Las niñas llegaron justo a tiempo; lo sujetaron rápidamente e intentaron liberar su barba del hilo. No había más nada que hacer que sacar las tijeras y cortarle la barba. Cuando el enano lo vio, gritó:

—¿No era suficiente con cortarme el final de la barba? Ahora me han cortado la mejor parte.

Luego tomó un saco de perlas que yacía en el césped, y sin decir una palabra más, se lo llevó y desapareció detrás de una piedra.

Poco después. La madre envió a las dos niñas al pueblo. Notaron que un gran pájaro revoloteaba en el aire, volando lentamente en círculos por encima de ellas; cada vez bajaba más y más, hasta posarse en una roca no muy lejana. Inmediatamente oyeron un grito fuerte. Vieron con horror que el águila se había apoderado de su viejo conocido, el enano, e iba a llevárselo.

Las niñas tomaron con fuerza al hombrecillo y tiraron tanto en contra del águila que ésta finalmente lo soltó. Tan pronto como el enano se recuperó del primer susto, gritó con voz chillona:

—¿No podrían haberlo hecho con más cuidado? ¡Tiraron de mi abrigo marrón hasta romperlo y llenarlo de agujeros, torpes criaturas!

Luego levantó un saco lleno de piedras preciosas y se escabulló nuevamente bajo la roca hacia su agujero. Las niñas, que ya estaban acostumbradas a su ingratitud, siguieron su camino y se ocuparon de sus asuntos en el pueblo.

En el camino de regreso se encontraron de nuevo con el enano, que había sacado todas sus piedras preciosas. El sol del atardecer brillaba sobre las piedras; resplandecían y centelleaban con todos los colores de una manera tan hermosa que las niñas se quedaron inmóviles mirándolas. 

—¿Por qué se quedan ahí boquiabiertas? —gritó el enano, y su rostro enrojeció de rabia. 

Todavía estaba maldiciendo cuando se oyó un fuerte gruñido, y un oso salió del bosque trotando hacia ellos. El enano se levantó asustado, pero no pudo llegar a su cueva, pues el oso ya estaba muy cerca. Entonces gritó:

—Querido señor Oso, perdóname, te daré todos mis tesoros; ¡mira las hermosas joyas que yacen ahí! Ven, llévate a estas dos niñas y, por piedad, cómetelas.

El oso ignoró al enano y le dio una bofetada con la pata, que lo hizo volar por el aire y nunca más se lo volvió a ver.

Las niñas habían huido, pero el oso les gritó:

—¡Blancanieves y Rosa Roja, no tengan miedo!

Entonces reconocieron su voz y esperaron, y cuando se acercó a ellas de repente se le cayó la piel de oso, y allí estaba de pie un hombre apuesto, todo vestido de dorado. 
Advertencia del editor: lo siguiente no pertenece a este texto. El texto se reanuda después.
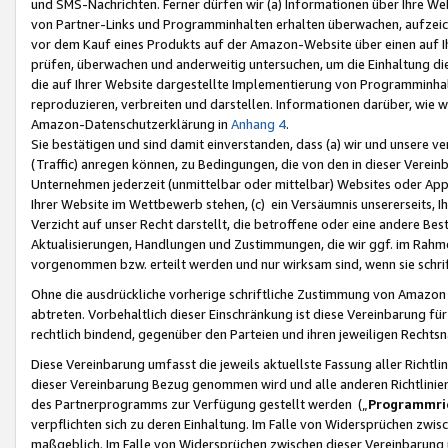
und SMS-Nachrichten. Ferner dürfen wir (a) Informationen über Ihre We
von Partner-Links und Programminhalten erhalten überwachen, aufzei
vor dem Kauf eines Produkts auf der Amazon-Website über einen auf Ih
prüfen, überwachen und anderweitig untersuchen, um die Einhaltung dies
die auf Ihrer Website dargestellte Implementierung von Programminhalt
reproduzieren, verbreiten und darstellen. Informationen darüber, wie w
Amazon-Datenschutzerklärung in
Anhang 4
.
Sie bestätigen und sind damit einverstanden, dass (a) wir und unsere 
(Traffic) anregen können, zu Bedingungen, die von den in dieser Vere
Unternehmen jederzeit (unmittelbar oder mittelbar) Websites oder Appl
Ihrer Website im Wettbewerb stehen, (c) ein Versäumnis unsererseits, I
Verzicht auf unser Recht darstellt, die betroffene oder eine andere B
Aktualisierungen, Handlungen und Zustimmungen, die wir ggf. im Rahme
vorgenommen bzw. erteilt werden und nur wirksam sind, wenn sie schri
Ohne die ausdrückliche vorherige schriftliche Zustimmung von Amazon
abtreten. Vorbehaltlich dieser Einschränkung ist diese Vereinbarung f
rechtlich bindend, gegenüber den Parteien und ihren jeweiligen Rech
Diese Vereinbarung umfasst die jeweils aktuellste Fassung aller Richtli
dieser Vereinbarung Bezug genommen wird und alle anderen Richtlinie
des Partnerprogramms zur Verfügung gestellt werden („
Programmric
verpflichten sich zu deren Einhaltung. Im Falle von Widersprüchen zwi
maßgeblich. Im Falle von Widersprüchen zwischen dieser Vereinbarun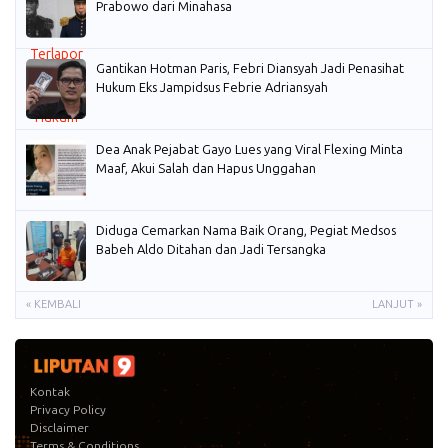
Prabowo dari Minahasa
Gantikan Hotman Paris, Febri Diansyah Jadi Penasihat
Hukum Eks Jampidsus Febrie Adriansyah
Dea Anak Pejabat Gayo Lues yang Viral Flexing Minta
Maaf, Akui Salah dan Hapus Unggahan
Diduga Cemarkan Nama Baik Orang, Pegiat Medsos
Babeh Aldo Ditahan dan Jadi Tersangka
« KEMBALI
LANJUT »
Kontak
Privacy Policy
Disclaimer
Terms & Conditions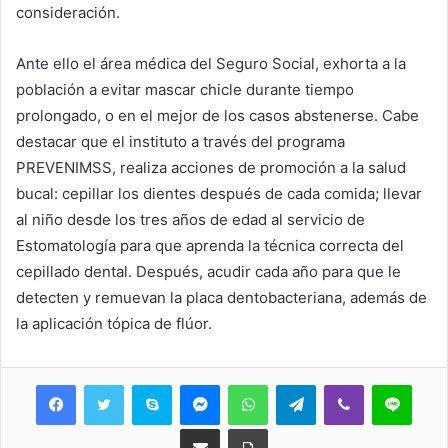
consideración.
Ante ello el área médica del Seguro Social, exhorta a la
población a evitar mascar chicle durante tiempo
prolongado, o en el mejor de los casos abstenerse. Cabe
destacar que el instituto a través del programa
PREVENIMSS, realiza acciones de promoción a la salud
bucal: cepillar los dientes después de cada comida; llevar
al niño desde los tres años de edad al servicio de
Estomatología para que aprenda la técnica correcta del
cepillado dental. Después, acudir cada año para que le
detecten y remuevan la placa dentobacteriana, además de
la aplicación tópica de flúor.
Skype
Messenger
WhatsApp
Telegram
Viber
Line
Share via Email
Print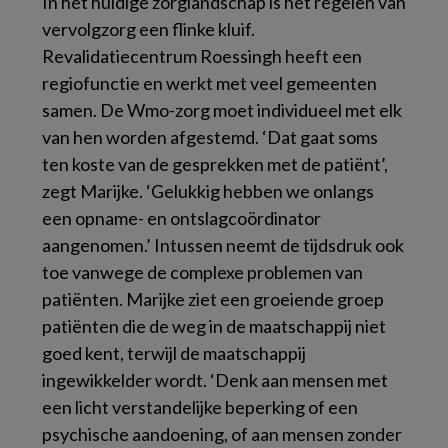
In het huidige zorglandschap is het regelen van
vervolgzorg een flinke kluif.
Revalidatiecentrum Roessingh heeft een
regiofunctie en werkt met veel gemeenten
samen. De Wmo-zorg moet individueel met elk
van hen worden afgestemd. ‘Dat gaat soms
ten koste van de gesprekken met de patiënt’,
zegt Marijke. ‘Gelukkig hebben we onlangs
een opname- en ontslagcoördinator
aangenomen.’ Intussen neemt de tijdsdruk ook
toe vanwege de complexe problemen van
patiënten. Marijke ziet een groeiende groep
patiënten die de weg in de maatschappij niet
goed kent, terwijl de maatschappij
ingewikkelder wordt. ‘Denk aan mensen met
een licht verstandelijke beperking of een
psychische aandoening, of aan mensen zonder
—Soy el hijo de un rey —dijo—, y fui embrujado por ese malvado enano que había robado mis tesoros; he tenido que correr por el bosque como un oso salvaje hasta que fui liberado.

Blancanieves se casó con él, y Rosa Roja con su hermano, y se repartieron el gran tesoro que el enano había reunido en su cueva. La anciana madre vivió tranquila y felizmente con sus dos hijas durante muchos años. Se llevó consigo los dos rosales, que se erguían ante su ventana, y cada año daban las más hermosas rosas blancas y rojas.